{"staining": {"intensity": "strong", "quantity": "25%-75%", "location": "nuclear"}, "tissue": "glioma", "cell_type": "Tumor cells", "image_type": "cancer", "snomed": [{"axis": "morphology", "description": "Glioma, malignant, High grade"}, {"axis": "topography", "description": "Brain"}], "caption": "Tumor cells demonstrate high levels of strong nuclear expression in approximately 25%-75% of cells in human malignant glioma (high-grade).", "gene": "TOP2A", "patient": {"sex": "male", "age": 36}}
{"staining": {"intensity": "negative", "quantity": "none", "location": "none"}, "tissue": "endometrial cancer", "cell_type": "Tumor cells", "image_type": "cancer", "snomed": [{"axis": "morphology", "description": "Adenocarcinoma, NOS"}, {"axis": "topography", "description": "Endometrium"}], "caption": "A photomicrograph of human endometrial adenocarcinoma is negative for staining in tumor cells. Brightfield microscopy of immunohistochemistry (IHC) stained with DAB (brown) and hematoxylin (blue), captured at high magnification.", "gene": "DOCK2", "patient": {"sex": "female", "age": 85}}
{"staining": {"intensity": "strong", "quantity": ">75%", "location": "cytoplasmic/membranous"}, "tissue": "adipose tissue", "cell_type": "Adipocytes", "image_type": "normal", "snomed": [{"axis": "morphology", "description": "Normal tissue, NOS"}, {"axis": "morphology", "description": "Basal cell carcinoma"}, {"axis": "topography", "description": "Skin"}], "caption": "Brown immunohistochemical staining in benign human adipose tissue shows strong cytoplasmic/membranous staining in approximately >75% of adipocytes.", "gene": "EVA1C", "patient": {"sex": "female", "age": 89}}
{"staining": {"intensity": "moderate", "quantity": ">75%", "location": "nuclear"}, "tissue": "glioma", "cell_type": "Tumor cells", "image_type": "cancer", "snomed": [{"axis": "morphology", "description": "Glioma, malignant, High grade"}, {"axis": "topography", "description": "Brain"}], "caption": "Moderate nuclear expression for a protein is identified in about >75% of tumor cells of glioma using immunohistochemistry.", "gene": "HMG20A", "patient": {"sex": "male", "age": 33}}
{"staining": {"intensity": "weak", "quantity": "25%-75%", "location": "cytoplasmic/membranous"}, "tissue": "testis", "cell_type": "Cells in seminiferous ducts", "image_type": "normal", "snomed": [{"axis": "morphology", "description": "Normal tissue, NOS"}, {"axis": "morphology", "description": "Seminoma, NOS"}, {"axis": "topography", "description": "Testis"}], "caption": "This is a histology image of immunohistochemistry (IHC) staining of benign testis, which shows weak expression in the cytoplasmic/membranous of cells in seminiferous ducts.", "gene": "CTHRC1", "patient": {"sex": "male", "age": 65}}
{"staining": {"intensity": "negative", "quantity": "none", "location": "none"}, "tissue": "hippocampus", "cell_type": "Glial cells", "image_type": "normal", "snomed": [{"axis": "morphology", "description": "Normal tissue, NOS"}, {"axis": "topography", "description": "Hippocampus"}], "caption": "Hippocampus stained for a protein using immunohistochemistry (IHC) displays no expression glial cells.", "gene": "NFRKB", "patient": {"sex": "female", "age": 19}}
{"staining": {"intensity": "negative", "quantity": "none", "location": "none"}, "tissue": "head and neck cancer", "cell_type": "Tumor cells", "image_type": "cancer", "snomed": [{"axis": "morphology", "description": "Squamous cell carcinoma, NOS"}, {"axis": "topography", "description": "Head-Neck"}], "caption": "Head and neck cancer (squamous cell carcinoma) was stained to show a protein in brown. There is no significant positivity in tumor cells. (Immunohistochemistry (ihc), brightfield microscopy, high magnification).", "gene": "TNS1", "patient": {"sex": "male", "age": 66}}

^^^^^^^^^^^^^^^^

Return the lines of the listing where the string "protein" appears.

{"staining": {"intensity": "moderate", "quantity": ">75%", "location": "nuclear"}, "tissue": "glioma", "cell_type": "Tumor cells", "image_type": "cancer", "snomed": [{"axis": "morphology", "description": "Glioma, malignant, High grade"}, {"axis": "topography", "description": "Brain"}], "caption": "Moderate nuclear expression for a protein is identified in about >75% of tumor cells of glioma using immunohistochemistry.", "gene": "HMG20A", "patient": {"sex": "male", "age": 33}}
{"staining": {"intensity": "negative", "quantity": "none", "location": "none"}, "tissue": "hippocampus", "cell_type": "Glial cells", "image_type": "normal", "snomed": [{"axis": "morphology", "description": "Normal tissue, NOS"}, {"axis": "topography", "description": "Hippocampus"}], "caption": "Hippocampus stained for a protein using immunohistochemistry (IHC) displays no expression glial cells.", "gene": "NFRKB", "patient": {"sex": "female", "age": 19}}
{"staining": {"intensity": "negative", "quantity": "none", "location": "none"}, "tissue": "head and neck cancer", "cell_type": "Tumor cells", "image_type": "cancer", "snomed": [{"axis": "morphology", "description": "Squamous cell carcinoma, NOS"}, {"axis": "topography", "description": "Head-Neck"}], "caption": "Head and neck cancer (squamous cell carcinoma) was stained to show a protein in brown. There is no significant positivity in tumor cells. (Immunohistochemistry (ihc), brightfield microscopy, high magnification).", "gene": "TNS1", "patient": {"sex": "male", "age": 66}}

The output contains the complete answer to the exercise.